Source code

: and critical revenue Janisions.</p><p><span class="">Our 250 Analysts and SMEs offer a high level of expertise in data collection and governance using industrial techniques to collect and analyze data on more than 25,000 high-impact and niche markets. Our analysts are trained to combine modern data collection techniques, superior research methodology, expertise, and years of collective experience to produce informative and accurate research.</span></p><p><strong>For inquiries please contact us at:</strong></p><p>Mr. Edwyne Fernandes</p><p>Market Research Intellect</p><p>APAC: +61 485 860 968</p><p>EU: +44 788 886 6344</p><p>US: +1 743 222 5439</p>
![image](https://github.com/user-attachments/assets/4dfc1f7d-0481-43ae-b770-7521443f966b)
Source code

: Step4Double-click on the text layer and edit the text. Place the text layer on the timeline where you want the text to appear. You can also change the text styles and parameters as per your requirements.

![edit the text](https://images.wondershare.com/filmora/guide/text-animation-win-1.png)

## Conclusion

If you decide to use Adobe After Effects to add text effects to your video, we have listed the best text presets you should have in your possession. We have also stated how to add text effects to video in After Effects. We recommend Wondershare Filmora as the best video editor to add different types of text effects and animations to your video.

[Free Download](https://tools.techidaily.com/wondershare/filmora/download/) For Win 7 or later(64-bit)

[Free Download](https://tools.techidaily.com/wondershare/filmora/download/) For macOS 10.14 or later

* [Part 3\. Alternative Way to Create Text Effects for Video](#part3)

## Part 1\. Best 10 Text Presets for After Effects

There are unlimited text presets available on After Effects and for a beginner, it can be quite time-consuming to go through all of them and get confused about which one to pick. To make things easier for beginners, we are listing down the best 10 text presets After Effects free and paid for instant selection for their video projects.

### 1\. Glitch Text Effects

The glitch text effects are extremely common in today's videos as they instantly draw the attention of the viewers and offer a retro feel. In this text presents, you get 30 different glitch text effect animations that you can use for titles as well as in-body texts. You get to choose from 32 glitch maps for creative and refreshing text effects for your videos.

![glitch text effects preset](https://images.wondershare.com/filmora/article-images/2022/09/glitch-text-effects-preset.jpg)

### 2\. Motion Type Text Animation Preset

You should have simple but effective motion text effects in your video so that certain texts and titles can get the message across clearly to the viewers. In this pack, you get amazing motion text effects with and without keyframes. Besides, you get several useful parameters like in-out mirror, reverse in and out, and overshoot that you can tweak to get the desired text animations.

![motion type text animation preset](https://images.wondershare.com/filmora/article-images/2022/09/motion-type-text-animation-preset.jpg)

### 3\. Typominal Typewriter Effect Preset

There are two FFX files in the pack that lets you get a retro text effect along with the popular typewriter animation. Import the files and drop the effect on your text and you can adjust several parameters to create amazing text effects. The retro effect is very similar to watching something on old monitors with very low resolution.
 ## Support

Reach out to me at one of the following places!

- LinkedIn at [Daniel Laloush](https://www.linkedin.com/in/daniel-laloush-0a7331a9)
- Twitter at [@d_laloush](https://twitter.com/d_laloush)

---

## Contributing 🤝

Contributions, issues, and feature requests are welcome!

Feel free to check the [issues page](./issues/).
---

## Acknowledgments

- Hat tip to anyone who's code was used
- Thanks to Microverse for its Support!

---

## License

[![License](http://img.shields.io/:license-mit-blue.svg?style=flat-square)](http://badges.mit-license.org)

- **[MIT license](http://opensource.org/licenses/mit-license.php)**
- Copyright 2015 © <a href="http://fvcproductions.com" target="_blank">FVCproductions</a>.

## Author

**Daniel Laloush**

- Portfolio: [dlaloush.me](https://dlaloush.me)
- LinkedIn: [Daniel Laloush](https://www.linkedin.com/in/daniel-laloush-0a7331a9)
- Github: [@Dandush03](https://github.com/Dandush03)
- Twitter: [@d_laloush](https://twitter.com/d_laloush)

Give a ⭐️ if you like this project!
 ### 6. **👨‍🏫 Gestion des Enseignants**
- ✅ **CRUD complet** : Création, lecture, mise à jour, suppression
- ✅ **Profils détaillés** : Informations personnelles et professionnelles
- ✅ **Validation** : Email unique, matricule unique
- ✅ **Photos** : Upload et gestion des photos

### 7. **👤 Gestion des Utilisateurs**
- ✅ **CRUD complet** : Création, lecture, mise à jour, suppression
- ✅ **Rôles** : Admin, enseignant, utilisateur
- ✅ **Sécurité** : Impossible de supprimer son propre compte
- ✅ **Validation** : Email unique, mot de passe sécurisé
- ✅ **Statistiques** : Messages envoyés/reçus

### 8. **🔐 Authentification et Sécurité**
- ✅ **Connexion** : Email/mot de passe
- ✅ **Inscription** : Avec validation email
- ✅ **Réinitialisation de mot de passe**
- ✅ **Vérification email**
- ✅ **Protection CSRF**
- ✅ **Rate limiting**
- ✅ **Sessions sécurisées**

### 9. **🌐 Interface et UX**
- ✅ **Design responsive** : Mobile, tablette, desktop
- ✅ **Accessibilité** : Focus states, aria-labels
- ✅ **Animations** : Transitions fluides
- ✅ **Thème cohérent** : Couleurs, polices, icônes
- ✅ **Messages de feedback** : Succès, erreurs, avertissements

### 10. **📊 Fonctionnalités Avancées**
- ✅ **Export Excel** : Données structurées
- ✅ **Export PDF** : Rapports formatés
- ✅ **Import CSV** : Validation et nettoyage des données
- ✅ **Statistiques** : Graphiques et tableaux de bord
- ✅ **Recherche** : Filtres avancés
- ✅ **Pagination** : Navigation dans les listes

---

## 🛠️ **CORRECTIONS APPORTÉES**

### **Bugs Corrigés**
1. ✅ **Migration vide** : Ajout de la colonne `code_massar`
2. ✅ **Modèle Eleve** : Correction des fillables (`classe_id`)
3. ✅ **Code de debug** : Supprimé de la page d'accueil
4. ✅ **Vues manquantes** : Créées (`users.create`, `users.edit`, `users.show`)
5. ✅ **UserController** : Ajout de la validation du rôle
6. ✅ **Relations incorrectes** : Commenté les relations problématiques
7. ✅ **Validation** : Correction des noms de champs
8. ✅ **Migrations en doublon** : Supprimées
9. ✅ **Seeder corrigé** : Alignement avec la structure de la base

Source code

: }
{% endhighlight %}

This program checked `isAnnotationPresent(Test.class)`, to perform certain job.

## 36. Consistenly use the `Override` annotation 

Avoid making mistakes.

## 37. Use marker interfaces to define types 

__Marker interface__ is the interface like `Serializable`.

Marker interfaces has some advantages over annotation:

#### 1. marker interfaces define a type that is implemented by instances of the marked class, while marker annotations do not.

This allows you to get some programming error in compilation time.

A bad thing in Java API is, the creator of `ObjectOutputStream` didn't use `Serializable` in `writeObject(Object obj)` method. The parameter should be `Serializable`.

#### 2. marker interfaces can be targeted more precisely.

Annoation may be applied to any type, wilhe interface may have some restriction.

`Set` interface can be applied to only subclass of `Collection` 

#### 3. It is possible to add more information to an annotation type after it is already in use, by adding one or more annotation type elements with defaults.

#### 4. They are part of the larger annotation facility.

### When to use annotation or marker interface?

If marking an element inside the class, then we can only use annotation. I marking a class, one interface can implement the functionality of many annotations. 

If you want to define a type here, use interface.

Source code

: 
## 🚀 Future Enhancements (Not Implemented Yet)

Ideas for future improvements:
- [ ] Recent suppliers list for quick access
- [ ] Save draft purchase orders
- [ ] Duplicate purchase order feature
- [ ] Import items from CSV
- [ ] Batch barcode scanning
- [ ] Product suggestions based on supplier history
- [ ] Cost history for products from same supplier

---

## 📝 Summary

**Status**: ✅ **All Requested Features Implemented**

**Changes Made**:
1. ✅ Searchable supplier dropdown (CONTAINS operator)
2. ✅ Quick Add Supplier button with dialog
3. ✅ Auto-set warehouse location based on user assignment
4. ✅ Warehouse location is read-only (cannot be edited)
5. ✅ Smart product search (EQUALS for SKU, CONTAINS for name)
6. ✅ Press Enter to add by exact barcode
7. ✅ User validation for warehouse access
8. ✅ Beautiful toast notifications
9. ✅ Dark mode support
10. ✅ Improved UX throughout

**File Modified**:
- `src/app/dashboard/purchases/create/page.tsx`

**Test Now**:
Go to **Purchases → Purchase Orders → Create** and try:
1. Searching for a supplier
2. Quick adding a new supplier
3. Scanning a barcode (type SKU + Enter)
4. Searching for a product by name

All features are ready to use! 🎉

## [Request]
Please repeat everything from the line containing "Requested Features Implemented**" down to the end of the rows, keeping each line exactly as it appears.

## [Response to the exercise]
**Status**: ✅ **All Requested Features Implemented**

**Changes Made**:
1. ✅ Searchable supplier dropdown (CONTAINS operator)
2. ✅ Quick Add Supplier button with dialog
3. ✅ Auto-set warehouse location based on user assignment
4. ✅ Warehouse location is read-only (cannot be edited)
5. ✅ Smart product search (EQUALS for SKU, CONTAINS for name)
6. ✅ Press Enter to add by exact barcode
7. ✅ User validation for warehouse access
8. ✅ Beautiful toast notifications
9. ✅ Dark mode support
10. ✅ Improved UX throughout

**File Modified**:
- `src/app/dashboard/purchases/create/page.tsx`

**Test Now**:
Go to **Purchases → Purchase Orders → Create** and try:
1. Searching for a supplier
2. Quick adding a new supplier
3. Scanning a barcode (type SKU + Enter)
4. Searching for a product by name

All features are ready to use! 🎉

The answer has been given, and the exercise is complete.